Integrin alpha IIb beta 3 is expressed in mast cells as well as in megakaryocytes/platelets. A recent study has shown that surface expression levels of integrin alpha V beta 3 are elevated in integrin alpha IIb-deficient bone marrow-derived mast cells (BMMCs) as compared with wild-type (WT) counterparts, but the underlying mechanism remains obscure. Here we demonstrate by transducing integrin alpha IIb into integrin alpha IIb-deficient BMMCs that surface expression levels of integrin alpha V beta 3 are inversely related to those of integrin alpha IIb beta 3. Thus, competitive association of integrin beta 3 with integrin alpha IIb or integrin alpha V determines surface expression levels of integrin alpha IIb beta 3 or alpha V beta 3 in mast cells. We compared WT and integrin alpha IIb-deficient BMMCs as well as integrin alpha IIb-deficient BMMCs transduced with integrin alpha IIb(WT) or non-functional alpha IIb(D163A) mutant and found that enhancement of proliferation, degranulation, cytokine production, and migration of BMMCs through interaction with fibrinogen (FB) depended on integrin alpha IIb beta 3. In addition, elevated surface expression of integrin alpha V beta 3 failed to compensate for loss of FB-associated functions in integrin alpha IIb-deficient BMMCs while enhancing adhesion to vitronectin or von Willebrand factor.

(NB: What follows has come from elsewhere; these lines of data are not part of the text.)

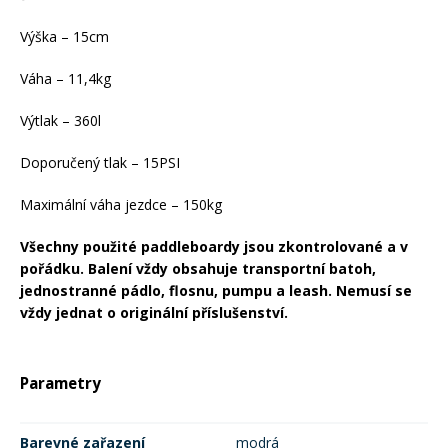
Výška – 15cm
Váha – 11,4kg
Výtlak – 360l
Doporučený tlak – 15PSI
Maximální váha jezdce – 150kg
Všechny použité paddleboardy jsou zkontrolované a v
pořádku. Balení vždy obsahuje transportní batoh,
jednostranné pádlo, flosnu, pumpu a leash. Nemusí se
vždy jednat o originální příslušenství.
Parametry
Barevné zařazení
modrá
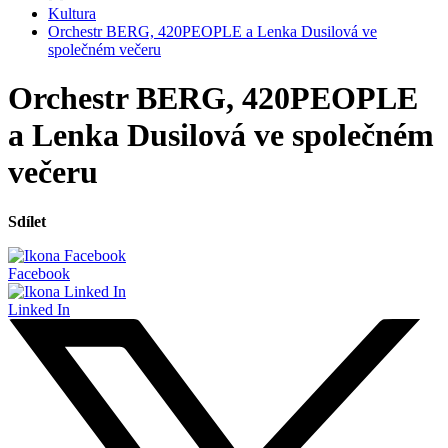
Kultura
Orchestr BERG, 420PEOPLE a Lenka Dusilová ve
společném večeru
Orchestr BERG, 420PEOPLE
a Lenka Dusilová ve společném
večeru
Sdílet
Facebook
Linked In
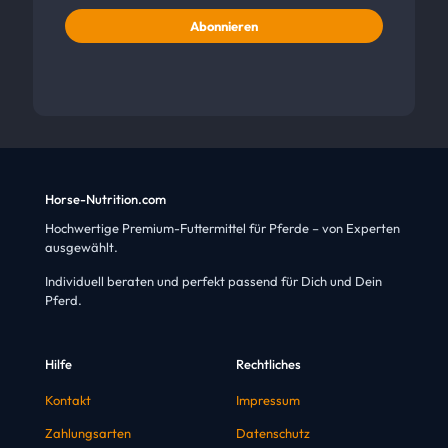
Horse-Nutrition.com
Hochwertige Premium-Futtermittel für Pferde – von Experten
ausgewählt.
Individuell beraten und perfekt passend für Dich und Dein
Pferd.
Hilfe
Rechtliches
Kontakt
Impressum
Zahlungsarten
Datenschutz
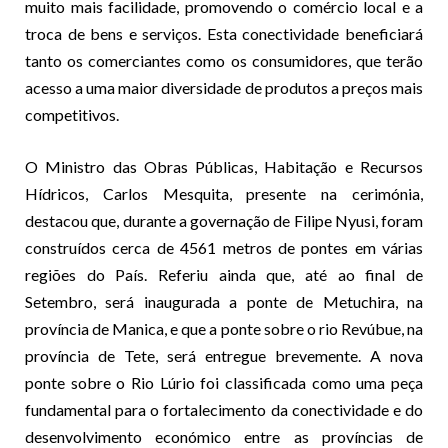
muito mais facilidade, promovendo o comércio local e a
troca de bens e serviços. Esta conectividade beneficiará
tanto os comerciantes como os consumidores, que terão
acesso a uma maior diversidade de produtos a preços mais
competitivos.
O Ministro das Obras Públicas, Habitação e Recursos
Hídricos, Carlos Mesquita, presente na cerimónia,
destacou que, durante a governação de Filipe Nyusi, foram
construídos cerca de 4561 metros de pontes em várias
regiões do País. Referiu ainda que, até ao final de
Setembro, será inaugurada a ponte de Metuchira, na
província de Manica, e que a ponte sobre o rio Revúbue, na
província de Tete, será entregue brevemente. A nova
ponte sobre o Rio Lúrio foi classificada como uma peça
fundamental para o fortalecimento da conectividade e do
desenvolvimento económico entre as províncias de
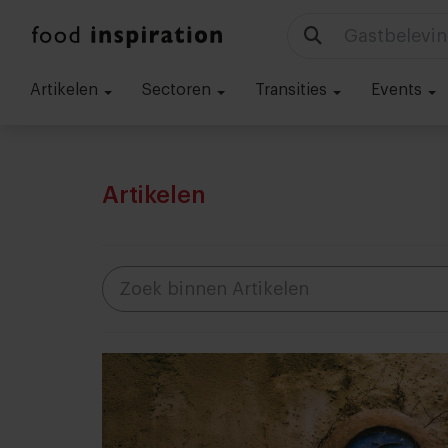
Gastbelevin
Artikelen
Sectoren
Transities
Events
Artikelen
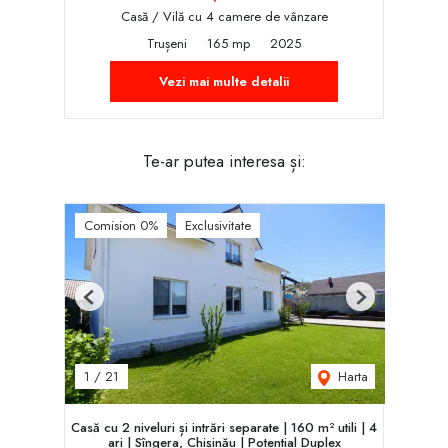
Casă / Vilă cu 4 camere de vânzare
Trușeni
165 mp
2025
Vezi mai multe detalii
Te-ar putea interesa și:
Comision 0%
Exclusivitate
Previous
Next
Harta
1
/
21
Casă cu 2 niveluri și intrări separate | 160 m² utili | 4
ari | Sîngera, Chișinău | Potent‌ial Duplex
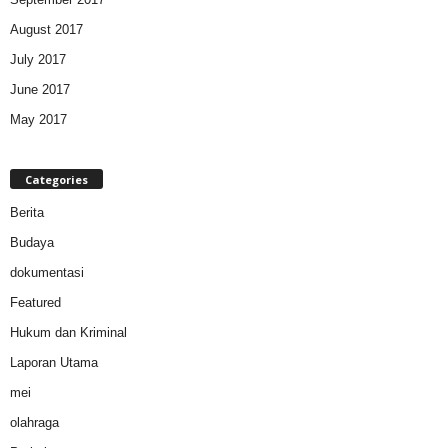
August 2017
July 2017
June 2017
May 2017
Categories
Berita
Budaya
dokumentasi
Featured
Hukum dan Kriminal
Laporan Utama
mei
olahraga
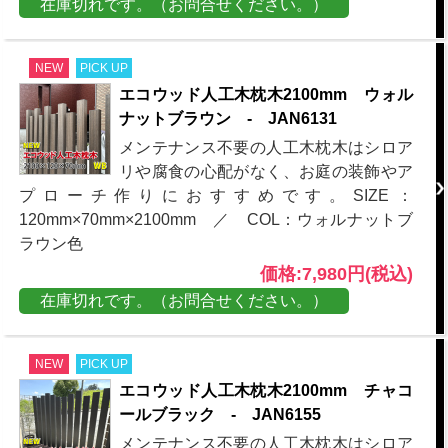
在庫切れです。（お問合せください。）
NEW
PICK UP
エコウッド人工木枕木2100mm ウォル
ナットブラウン - JAN6131
メンテナンス不要の人工木枕木はシロア
リや腐食の心配がなく、お庭の装飾やア
プローチ作りにおすすめです。SIZE：
120mm×70mm×2100mm ／ COL：ウォルナットブ
ラウン色
価格:7,980円(税込)
在庫切れです。（お問合せください。）
NEW
PICK UP
エコウッド人工木枕木2100mm チャコ
ールブラック - JAN6155
メンテナンス不要の人工木枕木はシロア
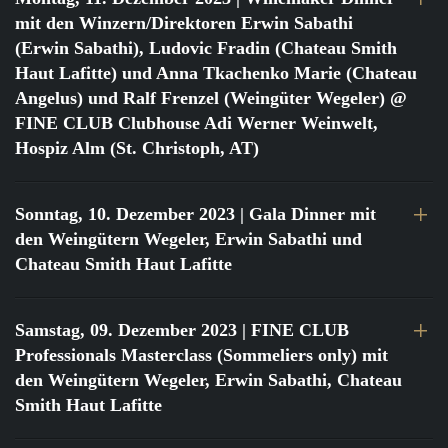
mit den Winzern/Direktoren Erwin Sabathi
(Erwin Sabathi), Ludovic Fradin (Chateau Smith
Haut Lafitte) und Anna Tkachenko Marie (Chateau
Angelus) und Ralf Frenzel (Weingüter Wegeler) @
FINE CLUB Clubhouse Adi Werner Weinwelt,
Hospiz Alm (St. Christoph, AT)
Sonntag, 10. Dezember 2023
| Gala Dinner mit
den Weingütern Wegeler, Erwin Sabathi und
Chateau Smith Haut Lafitte
Samstag, 09. Dezember 2023
| FINE CLUB
Professionals Masterclass (Sommeliers only) mit
den Weingütern Wegeler, Erwin Sabathi, Chateau
Smith Haut Lafitte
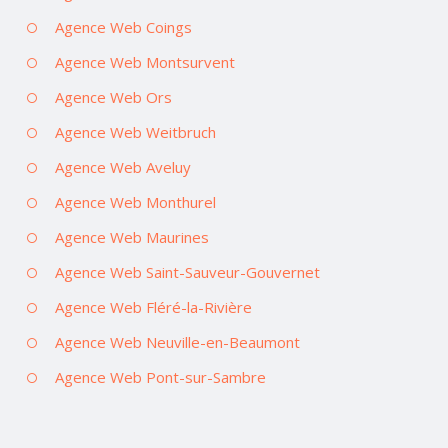
Agence Web Coings
Agence Web Montsurvent
Agence Web Ors
Agence Web Weitbruch
Agence Web Aveluy
Agence Web Monthurel
Agence Web Maurines
Agence Web Saint-Sauveur-Gouvernet
Agence Web Fléré-la-Rivière
Agence Web Neuville-en-Beaumont
Agence Web Pont-sur-Sambre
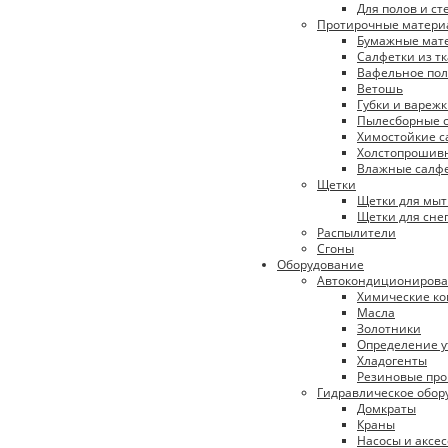
Для полов и ст
Протирочные матери
Бумажные мат
Салфетки из т
Вафельное пол
Ветошь
Губки и вареж
Пылесборные с
Химостойкие с
Холстопрошивн
Влажные салф
Щетки
Щетки для мыт
Щетки для сне
Распылители
Сгоны
Оборудование
Автокондициониров
Химические к
Масла
Золотники
Определение у
Хладогенты
Резиновые про
Гидравлическое обор
Домкраты
Краны
Насосы и аксе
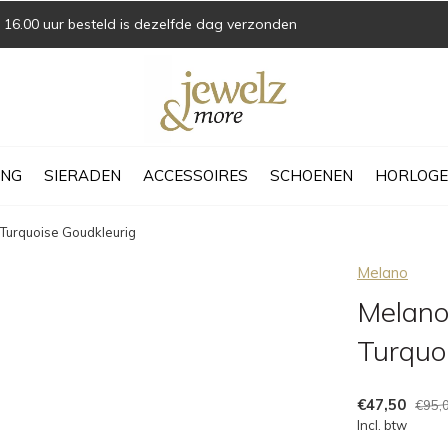
16.00 uur besteld is dezelfde dag verzonden
ING
SIERADEN
ACCESSOIRES
SCHOENEN
HORLOGE
Turquoise Goudkleurig
Melano
Melano
Turquo
€47,50
€95,
Incl. btw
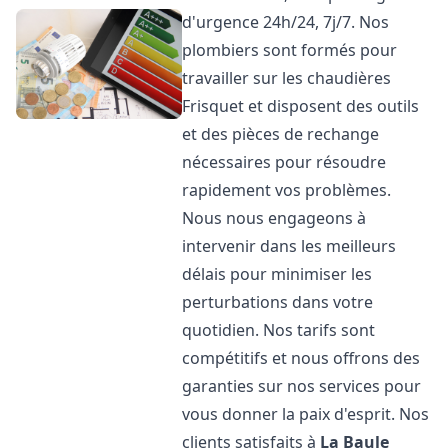
d'urgence 24h/24, 7j/7. Nos
plombiers sont formés pour
travailler sur les chaudières
Frisquet et disposent des outils
et des pièces de rechange
nécessaires pour résoudre
rapidement vos problèmes.
Nous nous engageons à
intervenir dans les meilleurs
délais pour minimiser les
perturbations dans votre
quotidien. Nos tarifs sont
compétitifs et nous offrons des
garanties sur nos services pour
vous donner la paix d'esprit. Nos
clients satisfaits à
La Baule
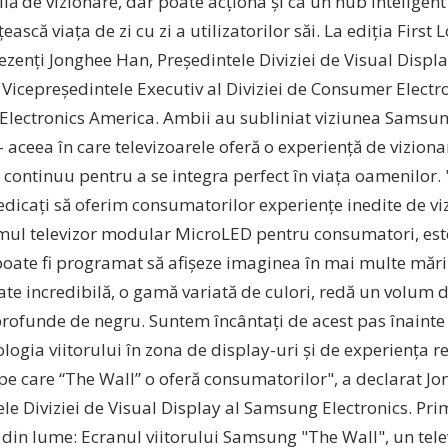
ă de vizionare, dar poate acționa și ca un hub inteligent
ască viața de zi cu zi a utilizatorilor săi. La ediția First
ezenți Jonghee Han, Președintele Diviziei de Visual Displ
Vicepreședintele Executiv al Diviziei de Consumer Electro
lectronics America. Ambii au subliniat viziunea Samsu
 - aceea în care televizoarele oferă o experiență de viziona
 continuu pentru a se integra perfect în viața oamenilor
dicați să oferim consumatorilor experiențe inedite de vi
imul televizor modular MicroLED pentru consumatori, est
poate fi programat să afișeze imaginea în mai multe mărim
ate incredibilă, o gamă variată de culori, redă un volum
profunde de negru. Suntem încântați de acest pas înainte
logia viitorului în zona de display-uri și de experiența 
 pe care “The Wall” o oferă consumatorilor", a declarat J
ele Diviziei de Visual Display al Samsung Electronics. P
din lume: Ecranul viitorului Samsung "The Wall", un tel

Importantly, integrin alpha IIb deficiency strongly suppressed chronic inflammation with the remarkable increase of mast cells induced by continuous intraperitoneal administration of FB, although it did not affect acute allergic responses or mast cell numbers in tissues in steady states. Interestingly, soluble FB promoted cytokine production of BMMCs in response to Staphylococcus aureus with FB-binding capacity, through integrin alpha IIb beta 3-dependent recognition of this pathogen. Collectively, integrin alpha IIb beta 3 in mast cells plays an important part in FB-associated, chronic inflammation and innate immune responses.